Two decades later, Limpopo family of 12 still lives in tent

The Mnisi family of Makhado was given the tent in 2000 with promises of getting an RDP house, after a storm blew their shack away.


The Limpopo housing department has spent R700 million on building RDP houses in the past financial year, but the Mnisi family of 12 in Makhado still lives in a tent allocated by the department in 2000.

The family lost their shack in a storm that destroyed dozens of houses, blew away roofs of shopping complexes, hospitals, police stations and schools and damaged poles and uprooted trees.

The only thing the family managed to escape with was their identity documents, which they used to apply for a RDP house.

But almost 20 years after the storm, the family is still waiting.

“After the storm, the municipality provided us with a tent and promised to build us a house,” said Buthana Mnisi, the head of the family. “But since then, they have been giving us the run-around.”
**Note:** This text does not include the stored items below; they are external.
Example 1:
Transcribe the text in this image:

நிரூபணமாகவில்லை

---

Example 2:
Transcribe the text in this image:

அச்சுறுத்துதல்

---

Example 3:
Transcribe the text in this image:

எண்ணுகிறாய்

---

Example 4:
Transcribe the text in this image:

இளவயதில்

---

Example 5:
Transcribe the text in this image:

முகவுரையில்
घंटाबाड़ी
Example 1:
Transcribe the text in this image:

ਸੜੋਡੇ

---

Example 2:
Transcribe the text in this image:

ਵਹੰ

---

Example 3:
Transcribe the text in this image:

Mnisi said that, ironically, his family was the first to vote at the local polling station in the municipal elections in 2016.
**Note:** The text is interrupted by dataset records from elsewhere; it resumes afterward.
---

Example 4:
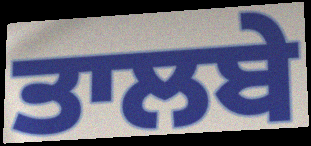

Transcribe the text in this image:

ਤਾਲਬੇ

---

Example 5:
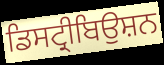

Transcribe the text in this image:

ਡਿਸਟ੍ਰੀਬਿਉਸ਼ਨ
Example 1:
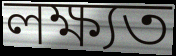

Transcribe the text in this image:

লক্ষ্যত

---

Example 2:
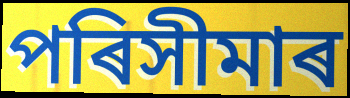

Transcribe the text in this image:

পৰিসীমাৰ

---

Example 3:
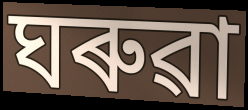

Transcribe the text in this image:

ঘৰুৱা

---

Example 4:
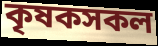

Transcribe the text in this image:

কৃষকসকল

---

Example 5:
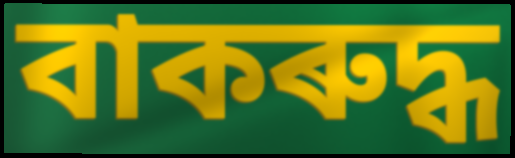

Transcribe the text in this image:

বাকৰুদ্ধ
“Now, we are forced to cook, eat, bath and sometimes respond to the call of nature in this tent.”

However, local businessman Mpho Mathoho of Mathoho Foundation saw their plight last month when distributing food parcels to the poor and has promised to build the family a house.

Makhado mayor Samuel Munyai said the municipality was not aware of the matter and undertook to investigate.

The Democratic Alliance in Limpopo claims there is a number of abandoned, unfinished RDP houses in the Mankweng area. But housing department spokesperson Motupa Selomo said his department was not aware of such houses.